I think of Doris Lessing — a remarkable writer and pursuer of ideas. Born in Persia in 1919, the Nobel laureate spent her childhood on a farm in Southern Rhodesia (Zimbabwe). She was raised by a domineering
mother and sent to a Catholic school, where she was taught to be a proper and pious lady. She remembers much of her colonial childhood today as a time with "little joy and much sadness." Lessing dropped out of school when she turned thirteen, ran away from her home and from her mother two years later and basically had to raise herself.
She was a girl-woman who mothered herself.
When she turned nineteen, Lessing got married and had two children, a son and a daughter — a revolutionary experience that she talks about in great detail in her two-volume autobiography, Under My Skin and Walking in the Shade.

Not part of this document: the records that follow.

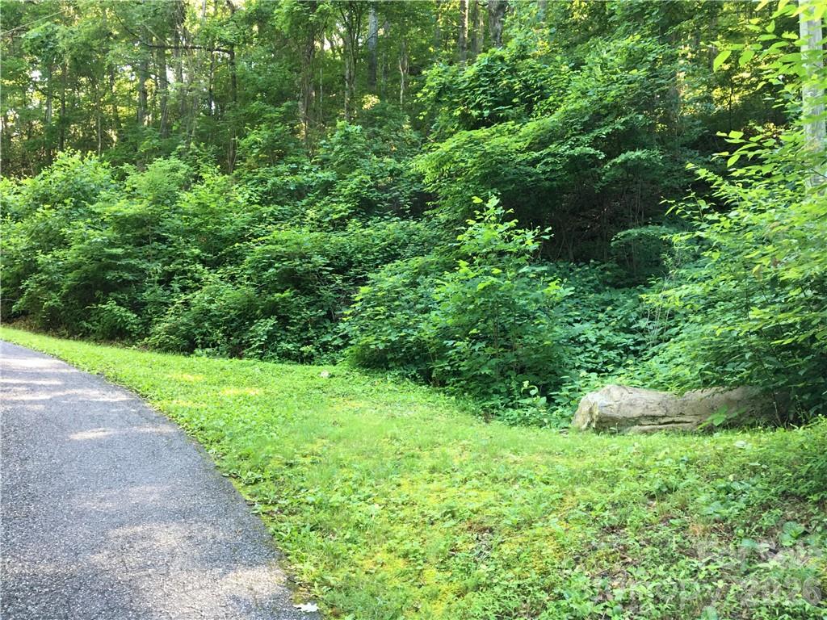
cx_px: 414
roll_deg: -2.7
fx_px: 693
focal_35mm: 29
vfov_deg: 48.2
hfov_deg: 61.7
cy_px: 310
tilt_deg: +9.4
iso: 100
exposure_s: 1/30
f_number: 2.2
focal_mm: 4.15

She writes candidly about the conflicting feelings she had during this period — a longing to spend more time with other new mothers, talking about babies and mashed food, and an equally strong desire to run away from them all. Lessing is highly critical of the ways in which many capable women seem to change after giving birth. She believes such women are happily domesticated for a while, but then sooner or later they start getting restless, demanding and even neurotic. "There is no boredom like that of an intelligent young woman who spends all day with a very small child," she says. Looking back at the early years of motherhood, she is surprised to see how hard she worked and how tired she was all the time. "I wonder how I did it. I swear young mothers are equipped with some sort of juice or hormone that enables them to bear it."[16]